Continue the report on the Everglades plane crash, starting right after its final sentence.

##### Selected passage

Luis Fernandez, a fire department spokesman, shrugged off mosquitoes and dragonflies, and said: "We have not found any survivors, we have not found any victims, we have not found any body parts.

"The biggest piece of debris we found was no bigger than a baseball cap. We've found clothes that may have come out of luggage."

Reporters were kept several miles from the crash site, near Highway 41, known locally as the Tamiami Trail, which cuts through the swamp known as The River of Grass on the edge of the Miccosukee Indian reservation. But rescue workers described an eerie silence yesterday in the area where the aircraft went down "like a bullet, at a 75-degree angle", according to Dan Muelhaupt, a light aircraft pilot who saw the crash. "I thought at first it was a small plane doing some kind of aerial manoeuvres, then I realised it was a passenger jet out of control. When it hit the swamp, there was a fireball of dirt and debris, like a mushroom cloud."

Another pilot said the aircraft, white with a pale blue tailplane and yellow trim, "bored into the swamp like a power drill".

Mr Muelhaupt said the biggest piece of debris he saw as he overflew the site appeared to be a jet engine but by yesterday there was no sign of an engine or any sizeable debris, according to local television cameramen in the area in helicopters. "It's quicksand out there. It doesn't have a bottom," said Harold Johnson, a local fisherman. "It may have just swallowed that plane up."

Jim Ries, a Florida wildlife official, said the water in the area is about 3ft deep at present. In the rainy season, in the summer, it reaches 5ft or more. "But below that there's muck and mud and it can be very deep. The plane could be buried in there."

The DC-9 jet of the Atlanta-based cut-price ValuJet airline crashed about 20 miles north-west of the airport. It had been returning to the airport after the pilot reported smoke in the cockpit.

Rescue workers set up a command post on a levee - a man-made dirt causeway through the swamp - and searched the area by helicopter and local "airboats", flat-bottomed hydrofoils driven by huge fan-like propellers. The airboats, normally used to ferry tourists through the 2,000 square- mile Everglades to see alligators, snakes and rare birds, were the only way to reach the site. But by 11am yesterday, despite clear weather, rescue officials said they had called off the search for survivors.

##########
##### Source material

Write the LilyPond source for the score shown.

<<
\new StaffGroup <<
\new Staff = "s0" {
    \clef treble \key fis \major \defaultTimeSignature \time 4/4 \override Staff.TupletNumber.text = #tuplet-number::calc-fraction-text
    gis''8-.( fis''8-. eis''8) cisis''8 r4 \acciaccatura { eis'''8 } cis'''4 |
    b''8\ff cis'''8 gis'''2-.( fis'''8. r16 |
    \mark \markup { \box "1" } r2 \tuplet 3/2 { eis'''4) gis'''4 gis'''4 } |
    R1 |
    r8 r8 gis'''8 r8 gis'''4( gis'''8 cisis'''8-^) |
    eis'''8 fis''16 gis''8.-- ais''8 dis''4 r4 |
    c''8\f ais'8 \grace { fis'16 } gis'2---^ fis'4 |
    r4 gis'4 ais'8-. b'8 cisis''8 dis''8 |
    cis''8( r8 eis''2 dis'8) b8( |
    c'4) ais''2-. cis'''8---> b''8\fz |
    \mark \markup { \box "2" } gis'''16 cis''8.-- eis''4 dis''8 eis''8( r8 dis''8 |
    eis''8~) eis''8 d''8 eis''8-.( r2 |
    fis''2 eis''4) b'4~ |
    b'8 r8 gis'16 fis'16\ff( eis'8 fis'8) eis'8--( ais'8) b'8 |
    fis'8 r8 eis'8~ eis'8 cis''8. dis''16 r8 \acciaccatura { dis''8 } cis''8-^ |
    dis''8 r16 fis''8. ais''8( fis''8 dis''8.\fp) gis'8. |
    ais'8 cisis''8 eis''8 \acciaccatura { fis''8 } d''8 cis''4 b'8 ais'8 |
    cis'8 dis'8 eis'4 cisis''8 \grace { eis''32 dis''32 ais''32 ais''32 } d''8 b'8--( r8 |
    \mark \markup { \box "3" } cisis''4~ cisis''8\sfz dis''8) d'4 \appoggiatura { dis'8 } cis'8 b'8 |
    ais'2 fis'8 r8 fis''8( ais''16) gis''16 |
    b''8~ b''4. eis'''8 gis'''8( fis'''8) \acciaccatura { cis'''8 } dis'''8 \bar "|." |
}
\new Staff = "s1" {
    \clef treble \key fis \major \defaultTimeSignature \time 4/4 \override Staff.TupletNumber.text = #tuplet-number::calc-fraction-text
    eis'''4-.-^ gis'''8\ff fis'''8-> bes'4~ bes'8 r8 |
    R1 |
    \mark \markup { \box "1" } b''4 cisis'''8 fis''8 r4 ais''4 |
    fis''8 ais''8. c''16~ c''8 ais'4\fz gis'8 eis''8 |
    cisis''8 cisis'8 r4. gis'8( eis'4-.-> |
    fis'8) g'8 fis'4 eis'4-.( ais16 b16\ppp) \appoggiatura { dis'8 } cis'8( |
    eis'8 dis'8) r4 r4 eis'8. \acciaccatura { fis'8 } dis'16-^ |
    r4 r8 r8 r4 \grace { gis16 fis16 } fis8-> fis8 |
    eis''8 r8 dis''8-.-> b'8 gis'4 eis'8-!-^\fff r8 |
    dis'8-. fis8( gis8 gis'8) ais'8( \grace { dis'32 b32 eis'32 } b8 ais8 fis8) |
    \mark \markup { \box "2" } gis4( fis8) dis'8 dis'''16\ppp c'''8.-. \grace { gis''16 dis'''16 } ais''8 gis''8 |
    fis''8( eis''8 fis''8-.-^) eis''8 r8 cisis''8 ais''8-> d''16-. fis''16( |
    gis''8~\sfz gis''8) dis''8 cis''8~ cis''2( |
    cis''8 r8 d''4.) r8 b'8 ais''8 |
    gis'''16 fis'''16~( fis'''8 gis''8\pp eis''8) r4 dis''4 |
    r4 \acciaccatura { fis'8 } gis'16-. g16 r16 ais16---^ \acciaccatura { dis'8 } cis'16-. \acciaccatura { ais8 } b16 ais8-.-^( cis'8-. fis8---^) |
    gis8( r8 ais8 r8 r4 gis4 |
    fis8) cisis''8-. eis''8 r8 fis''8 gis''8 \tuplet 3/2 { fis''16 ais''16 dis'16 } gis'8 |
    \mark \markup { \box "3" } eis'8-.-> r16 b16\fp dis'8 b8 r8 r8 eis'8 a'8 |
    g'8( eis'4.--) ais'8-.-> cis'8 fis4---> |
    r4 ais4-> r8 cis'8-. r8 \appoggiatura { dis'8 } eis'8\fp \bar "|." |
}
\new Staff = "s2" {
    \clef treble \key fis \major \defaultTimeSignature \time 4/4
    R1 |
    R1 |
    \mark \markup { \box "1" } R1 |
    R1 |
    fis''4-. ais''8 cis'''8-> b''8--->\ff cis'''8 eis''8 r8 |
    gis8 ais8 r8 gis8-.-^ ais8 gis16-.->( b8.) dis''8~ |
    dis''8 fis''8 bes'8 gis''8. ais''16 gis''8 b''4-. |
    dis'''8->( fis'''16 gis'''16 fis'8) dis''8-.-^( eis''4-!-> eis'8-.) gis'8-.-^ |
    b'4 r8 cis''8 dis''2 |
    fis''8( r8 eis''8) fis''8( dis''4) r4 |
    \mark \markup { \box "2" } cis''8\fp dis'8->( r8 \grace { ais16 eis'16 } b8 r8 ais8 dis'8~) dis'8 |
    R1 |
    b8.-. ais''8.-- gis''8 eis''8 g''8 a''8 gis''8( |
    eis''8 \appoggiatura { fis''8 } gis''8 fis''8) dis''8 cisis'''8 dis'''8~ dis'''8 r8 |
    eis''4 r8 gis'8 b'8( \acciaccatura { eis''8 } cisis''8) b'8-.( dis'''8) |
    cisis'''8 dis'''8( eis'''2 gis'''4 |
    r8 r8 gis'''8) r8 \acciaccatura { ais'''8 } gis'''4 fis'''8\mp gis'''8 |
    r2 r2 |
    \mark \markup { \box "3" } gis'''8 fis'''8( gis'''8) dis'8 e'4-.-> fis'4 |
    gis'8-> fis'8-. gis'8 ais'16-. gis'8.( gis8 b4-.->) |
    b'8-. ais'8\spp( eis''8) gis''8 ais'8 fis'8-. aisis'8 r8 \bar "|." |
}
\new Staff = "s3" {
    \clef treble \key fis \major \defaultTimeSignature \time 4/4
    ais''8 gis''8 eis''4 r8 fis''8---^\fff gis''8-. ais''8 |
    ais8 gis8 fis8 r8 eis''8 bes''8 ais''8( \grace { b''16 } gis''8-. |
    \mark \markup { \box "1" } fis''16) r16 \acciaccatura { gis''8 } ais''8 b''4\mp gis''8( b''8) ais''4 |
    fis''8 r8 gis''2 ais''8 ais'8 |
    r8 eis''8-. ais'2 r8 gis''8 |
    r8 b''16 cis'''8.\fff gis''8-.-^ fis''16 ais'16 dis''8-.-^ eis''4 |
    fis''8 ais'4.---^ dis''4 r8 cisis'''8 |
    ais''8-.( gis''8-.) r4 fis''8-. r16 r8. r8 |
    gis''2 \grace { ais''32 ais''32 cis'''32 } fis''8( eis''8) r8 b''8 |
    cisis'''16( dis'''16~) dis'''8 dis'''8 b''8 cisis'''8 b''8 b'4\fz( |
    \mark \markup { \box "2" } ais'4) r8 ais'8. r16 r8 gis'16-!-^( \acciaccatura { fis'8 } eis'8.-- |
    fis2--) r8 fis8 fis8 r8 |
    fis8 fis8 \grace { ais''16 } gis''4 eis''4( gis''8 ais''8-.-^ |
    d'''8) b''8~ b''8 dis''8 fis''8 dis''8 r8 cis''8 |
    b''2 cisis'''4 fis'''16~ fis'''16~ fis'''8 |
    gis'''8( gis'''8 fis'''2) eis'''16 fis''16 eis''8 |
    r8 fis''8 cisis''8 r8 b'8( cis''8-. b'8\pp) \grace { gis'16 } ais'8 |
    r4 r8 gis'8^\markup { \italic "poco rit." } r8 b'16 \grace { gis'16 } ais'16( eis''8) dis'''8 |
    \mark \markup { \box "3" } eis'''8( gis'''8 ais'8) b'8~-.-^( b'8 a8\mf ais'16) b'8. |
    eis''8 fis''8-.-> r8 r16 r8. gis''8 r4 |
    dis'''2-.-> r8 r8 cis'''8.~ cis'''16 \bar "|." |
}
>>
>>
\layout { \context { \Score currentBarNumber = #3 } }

##########

◆ **Written reply**:
"We have divers out there but the water is so murky they can't see more than an inch in front of their faces. They're literally feeling their way around, groping," said Mr Fernandez. "They're wearing protective clothing. We're concerned about a fuel explosion. There are usually poisonous snakes and alligators in that area but they probably got well out of there after the crash. Among the ideas under consideration is a grid system, with divers probing small areas one by one, or draining the entire area by building dams and dykes."

Miami police sealed off an area of three miles' radius around the crash site and warned airboat owners they would be arrested if they entered the zone. The security measures led to initial speculation that authorities feared the crash might have been the result of a terrorist attack - ValuJet is based in Atlanta, Georgia, site of this year's Olympic Games - but officials said the measures were because of fears that the jet's fuel could catch fire or explode.

Last night, the local Channel 7 television station quoted an unnamed passenger who had flown into Miami on the same aircraft earlier on Saturday as saying that it had had several problems before and during the flight. "They seemed to keep checking the engines before we took-off. Then the intercom went down during the flight and the stewardesses used megaphones to talk to us."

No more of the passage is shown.